D. Tenant has requested to lease additional space in the "Property"
consisting of approximately 6,528 square feet of rentable space (the
"Expansion Space") and that the Lease be appropriately amended, and Landlord
is willing to do the same, all on the terms and conditions hereinafter set
forth whereupon the Premises will consist of a total of approximately 30,351
rentable square feet as described or shown on EXHIBIT A.
NOW, THEREFORE, in consideration of the mutual covenants and agreements
herein and in the Lease contained, it is hereby agreed as follows:
1. DEFINED TERMS. Each capitalized term used as a defined term in this
Amendment but not otherwise defined in this Amendment shall have the same
meaning ascribed to such term in the Lease.
2. EXTENSION. The term of the Lease is hereby modified such that the
current term will expire and a new extended term ("Extended Term") will
commence on FEBRUARY 1, 1998 (the "Extension Date") with such Extension Term
continuing until FEBRUARY 28, 2002 (the "New Expiration Date"), unless sooner
terminated in accordance with the terms of the Lease or as provided below.
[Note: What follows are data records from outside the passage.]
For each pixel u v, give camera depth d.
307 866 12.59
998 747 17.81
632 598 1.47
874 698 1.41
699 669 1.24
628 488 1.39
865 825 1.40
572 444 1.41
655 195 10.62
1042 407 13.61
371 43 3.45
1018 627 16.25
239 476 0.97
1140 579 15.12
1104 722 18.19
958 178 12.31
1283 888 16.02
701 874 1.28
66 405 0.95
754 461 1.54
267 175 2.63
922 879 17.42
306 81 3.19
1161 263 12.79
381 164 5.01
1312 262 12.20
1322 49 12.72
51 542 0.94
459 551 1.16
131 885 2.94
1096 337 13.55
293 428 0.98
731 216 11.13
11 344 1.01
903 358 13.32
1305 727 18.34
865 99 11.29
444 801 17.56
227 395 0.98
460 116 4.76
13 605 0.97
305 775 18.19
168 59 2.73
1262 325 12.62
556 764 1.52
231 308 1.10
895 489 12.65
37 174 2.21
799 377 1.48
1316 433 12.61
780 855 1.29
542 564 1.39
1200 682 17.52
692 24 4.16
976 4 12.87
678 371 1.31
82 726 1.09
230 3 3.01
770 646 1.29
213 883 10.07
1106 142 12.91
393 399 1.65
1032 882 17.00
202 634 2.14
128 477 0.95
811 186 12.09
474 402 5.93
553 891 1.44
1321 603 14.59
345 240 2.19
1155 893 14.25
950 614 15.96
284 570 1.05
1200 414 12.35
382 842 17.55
3. RELOCATION. On MARCH 1, 1997 or on the fifth day after such later
date on which the Substitution Premises have been substantially completed by
Landlord as provided in Exhibit B attached hereto (the "Relocation Date")
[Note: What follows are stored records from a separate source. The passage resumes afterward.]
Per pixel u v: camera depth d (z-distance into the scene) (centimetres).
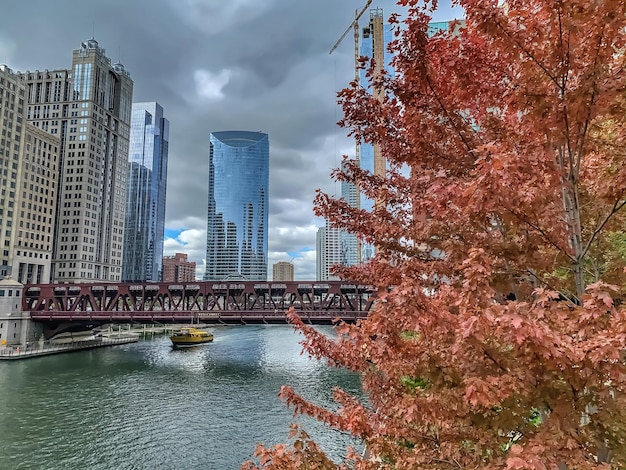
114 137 16512
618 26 359
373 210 654
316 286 6312
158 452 2573
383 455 485
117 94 16725
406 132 573
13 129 11375
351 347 546
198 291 6419
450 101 521
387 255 589
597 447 359
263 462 499
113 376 4956
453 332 401
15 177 11431
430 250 564
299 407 560
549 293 347
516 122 525
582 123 425
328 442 2606
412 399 427
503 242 468
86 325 7694
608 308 324
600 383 345
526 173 401
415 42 500
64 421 3186
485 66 504
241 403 3728
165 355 6794
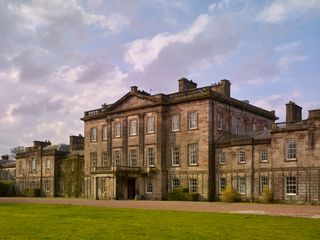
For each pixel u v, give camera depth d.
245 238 18.78
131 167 65.44
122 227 22.84
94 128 77.88
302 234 20.09
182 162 63.31
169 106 65.94
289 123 53.25
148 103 67.69
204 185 60.06
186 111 63.59
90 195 76.94
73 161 85.00
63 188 86.94
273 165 53.44
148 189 66.06
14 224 24.58
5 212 34.69
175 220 26.77
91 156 77.56
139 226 23.28
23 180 97.06
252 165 55.97
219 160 60.09
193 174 61.66
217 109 62.31
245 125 67.94
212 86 68.44
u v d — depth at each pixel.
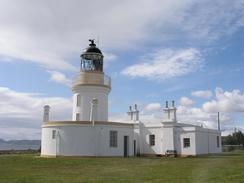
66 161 29.66
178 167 24.28
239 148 68.19
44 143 38.41
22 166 25.67
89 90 40.50
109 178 18.41
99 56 42.25
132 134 40.53
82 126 36.91
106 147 37.47
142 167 24.55
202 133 46.09
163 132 44.78
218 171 21.22
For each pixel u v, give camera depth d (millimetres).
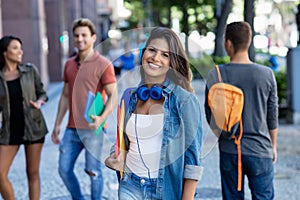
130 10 46844
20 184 6723
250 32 3934
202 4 25984
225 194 4027
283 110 12008
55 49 23453
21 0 16062
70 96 4941
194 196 2984
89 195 5965
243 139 3885
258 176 3951
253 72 3852
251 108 3865
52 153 8688
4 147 4746
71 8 28938
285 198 5906
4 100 4707
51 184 6727
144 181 2871
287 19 32531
Tenant shall relocate to the Substitution Premises, effective as of the
relocation date, surrender the Present Premises which Landlord agreees to
accept and enter possession of pursuant to Article 13 of the certain Lease
dated 9/15/92, lease the Substitution Premises but all of the other terms and
conditions of the Lease currently in effect except as expressly modified
herein.
4. EXPANSION. Commencing on the Relocation Date, the Expansion Space
shall be added to and become a part of the Premises, subject to all of the
terms and conditions of the Lease currently in effect, except as modified
herein.
<PAGE>
Page 2 of 3
5. BASE RENTAL RATE:
ANNUAL BASE RENT MONTHLY BASE RENT
---------------- -----------------
3/1/97 - 2/28/98 $611,572.65 $50,964.39
3/1/98 - 2/28/99 631,300.80 52,608.40
3/1/99 - 2/29/00 644,958.75 53,746.56
3/1/00 - 2/28/01 666,204.45 55,517.04
3/1/01 - 2/28/02 687,450.15 57,287.51
The above table will be adjusted if relocation date is other than 3/1/97.
6. TENANT IMPROVEMENTS. Landlord shall provide a $16.00 per rentable
square foot allowance for construction, mechanical drawings, and tenant
improvements per the attached Work Letter Agreement, EXHIBIT B. As of the
date of this Amendment, to the best of Landlord's knowledge, the mechanical
and electrical systems in the substitution premises are in operable working
order. An additional amount of up to $3.00 per rentable square foot shall be
made available to Tenant, and if used, amortized into the Base Rental at 10%
interest per annum.
7. BASE YEAR. Commencing on 3/1/97, the new Base Year shall be 1997 with
a 7% Cap on controllable expenses. See EXHIBIT C.
8. RIGHT OF FIRST OFFER. Landlord shall give Tenant a Right of First
Offer on the space on floor two of Building One. Space will be co-terminous
with existing Lease and shall be at the then prevailing Rental Rate. See
EXHIBIT D.
9. SECURITY DEPOSIT. A security deposit of $21,905.96 is currently on
file with Landlord. Tenant shall deposit an additional $32,118.82 as
security upon Execution of this Amendment to Lease into an interest bearing
account. Provided Tenant is not in default under this Lease, at the end of
the 24th month, the $32,118.82 additional security deposit will be returned
to Tenant with interest. If additional tenant improvement dollars are
amortized in the Base Rent, the security deposit shall be increased by 10%
for every additional $1.00 per rentable square foot spent. By way of
example, if the total amount of $3.00 per square foot additional tenant
improvement was spent, the security deposit would be increased by $5,415.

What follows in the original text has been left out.